Transformers - Yousef's Notes
Transformers

Transformers

Parallelized Neural Network using self-attention mechanism instead of recurrence to process sequential data.

  • Use
    • Natural Langage processing (NLP), speech recognition, machine translation, chatbots, large language models (e.g. GPT, BERT)
  • Data Flow
    • Uses multi-head self-attention to capture relationships among tokens in parallel.
  • Structure
    • Input Embedding → Multi-head self-attention layers → Feedforward layers → Output Layer.
  • Activation Function
    • ReLU in hidden layers.
    • Softmax for classification tasks.
  • Loss Function
  • Learning
    • Uses transformer-based attention mechanisms, trained using Adam optimizer and large datasets.
  • Pros
    • Highly scalable
    • Faster than RNNs and LSTMs, SOTA in NLP.
  • Cons
    • Massive datasets
    • Computationally expensive
    • Hard to interpret

#Architecture

  • Process features in parallel. E.g., sentence: processes words/n-grams in parallel, not sequentially.
  • Processing all the features at the same time, enables learning relational patterns among them.
  • Examples:
  • Learn contextual use of words: “The needle has a sharp point.” Vs “It is not polite to point at people.”
  • Learn references: “I went to France, after midterm, and there I ate the delicious food of that country”
  • Architecture:
  • Encoder (left); decoder (right).
  • Self-attention computes relationships between words.
  • Stacked layers (Nx times) build deep representations.
  • Self-attention replaces recurrence.

#Encoder

  • Left side: encoder processes the input sequence.
  • Right side: decoder generates the output sequence.
  • Encoder/decoder use multi-head self-attention + feedforward layers.

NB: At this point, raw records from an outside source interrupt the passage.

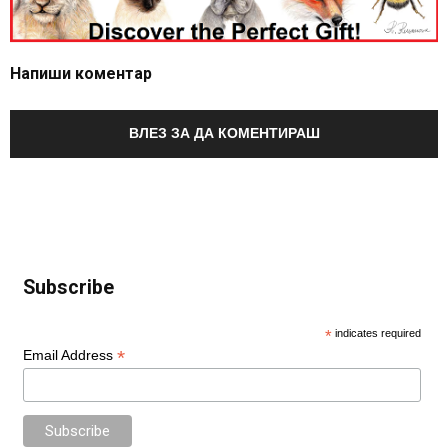
Напиши коментар
ВЛЕЗ ЗА ДА КОМЕНТИРАШ
Subscribe
*
indicates required
*
Email Address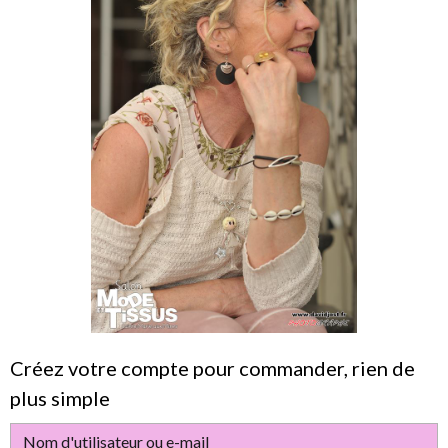
Créez votre compte pour commander, rien de
plus simple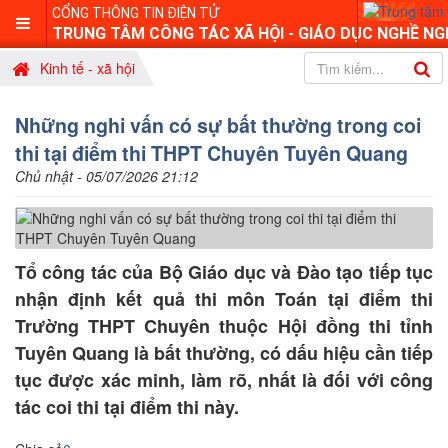
CỔNG THÔNG TIN ĐIỆN TỬ
TRUNG TÂM CÔNG TÁC XÃ HỘI - GIÁO DỤC NGHỀ NG
Kinh tế - xã hội
Những nghi vấn có sự bất thường trong coi
thi tại điểm thi THPT Chuyên Tuyên Quang
Chủ nhật - 05/07/2026 21:12
Tổ công tác của Bộ Giáo dục và Đào tạo tiếp tục
nhận định kết quả thi môn Toán tại điểm thi
Trường THPT Chuyên thuộc Hội đồng thi tỉnh
Tuyên Quang là bất thường, có dấu hiệu cần tiếp
tục được xác minh, làm rõ, nhất là đối với công
tác coi thi tại điểm thi này.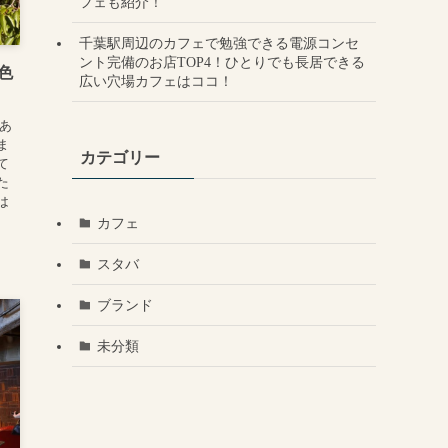
フェも紹介！
千葉駅周辺のカフェで勉強できる電源コンセ
ント完備のお店TOP4！ひとりでも長居できる
色
広い穴場カフェはココ！
あ
ま
カテゴリー
て
た
は
カフェ
スタバ
ブランド
未分類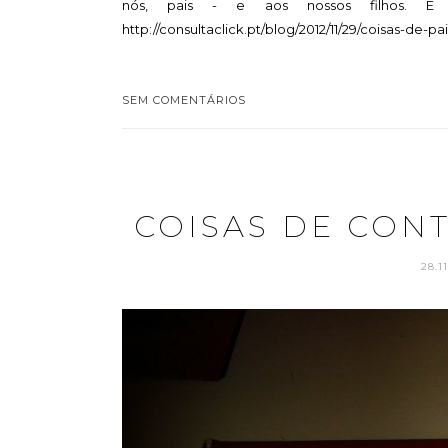
nós, pais - e aos nossos filhos. E
http://consultaclick.pt/blog/2012/11/29/coisas-de-pais
SEM COMENTÁRIOS
COISAS DE CON
28.1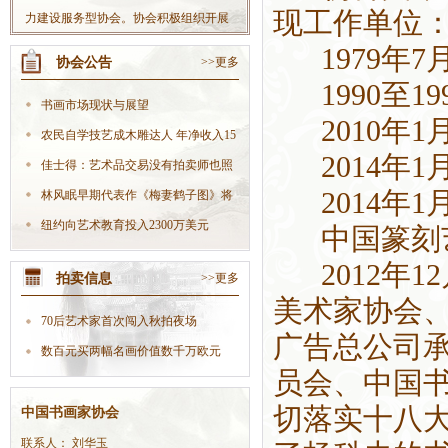
现工作单位
力建设服务型协会。协会积极组织开展
丰富多彩的社会书法活动，不断扩大协
1979年7
协会公告
>>更多
会影响力；积极开拓书法市场，大力发
1990至1
展文化产业，努力把协会做大做强，使
书画市场现状与展望
协会真正成为党委政府联系会员的“好助
2010年1
农民自学技艺成木雕达人 年净收入15
手”、职能部门开展工作的“好伙伴”，在
2014年1
万
佳士得：艺术品交易没有拍卖师也照
全社会树立起良好的协会形象。
2014年1
样生
林风眠早期代表作《梅妻鹤子图》将
现身
纽约向艺术教育投入2300万美元
中国篆刻艺
2012年1
拍卖信息
>>更多
美术家协会
70后艺术家首次闯入秋拍夜场
广告总公司
数百元买两幅名画价值数千万欧元
员会、中国
切落实十八
中国书画家协会
联系人： 刘华玉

N*
  • Nx indicates a number N of identical concurrent layers.
  • Input embedding: word embeddings contain semantic meaning but lack positional order.
  • Positional encoding: add order information to embeddings. Note: RNN used recurrence.
  • Multi-Head Self-Attention: each word attends to all other words in the sequence; one head per relation type
  • Add & Norm: residual connection (Add) helps gradient flow; Layer normalization (Norm) stabilizes training.
  • FFWN: concurrently applies transformations to words.

#Self-Attention

  • Self-Attention: key mechanism that allows Transformers to process input sequences without recurrence.

  • Instead of processing one word at a time (like RNNs),

    Self-Attention lets each word attend to all other words.

  • Each word is transformed into three vectors:

    • Query (Q): “What am I looking for?”
    • Key (K): “What do I have?”
    • Value (V): “What information do I pass forward?”
  • Each word compares itself to every other word in the sequence.

  • Words that are relevant to each other get higher attention scores.

  • The model weighs the words based on these scores before making a decision.

  • Input sequence:

    • E.g., “The cat sat on the mat”.
    • Tokenized and embedded into a vector $X$ (as seen for RNNs).
  • Each word in $X$ is multiplied by three weight matrices $\left(W_{Q}, W_{K^{\prime}}, W_{V}\right)$, creating three new matrices: $Q=X W_{Q}, K=X W_{K^{\prime}}, V=X W_{V}$

  • Compute attention scores:

    • Use the scaled dot-product attention $\quad$ Attention $=$ softmax $\left(\frac{Q K^{T}}{\sqrt{d_{k}}}\right) V$
    • $Q K^{T}$ : Computes the similarity between each query and each key.
    • $\sqrt{d_{k}}$ : Scaling factor to prevent large values.
    • Softmax: converts scores into probabilities.
    • Multiplying by V: weighs the words based on their importance.
  • Compute final attention output:

    • Words that are more relevant get a higher weight.
    • The attention mechanism highlights important words while downplaying irrelevant ones. E.g., given “cat”, “sat” will be more important than “mat”

#Learning Flow

  • Encoder encodes the input sentence, i.e., the sentence to translate

  • Decoder decodes the input sentence using the target sentence (i.e., the actual translation) to train the neural networks.

  • In the training phase, both the encoder and decoder process the input sentence (encoder) and the target sentence (decoder) simultaneously.

  • Parallelism is offered by the multi-head attention (replacing the recursion in RNN)

  • Masking: the first word of the decoder is the control word . Without it the encoder would see the future, i.e., the word that it has to predict.

  • The encoder gets the sentence as input; the decoder predicts one word at a time.

  • At inference time, the encoder runs sequentially, and every step is based on previously predicted words and encoder context.

  • Within each decoding step, computation (self-attention, encoder-decoder attention, FFN) remains parallel.

  • However, sequential dependency across decoding steps prevents full parallelization across the entire output sequence.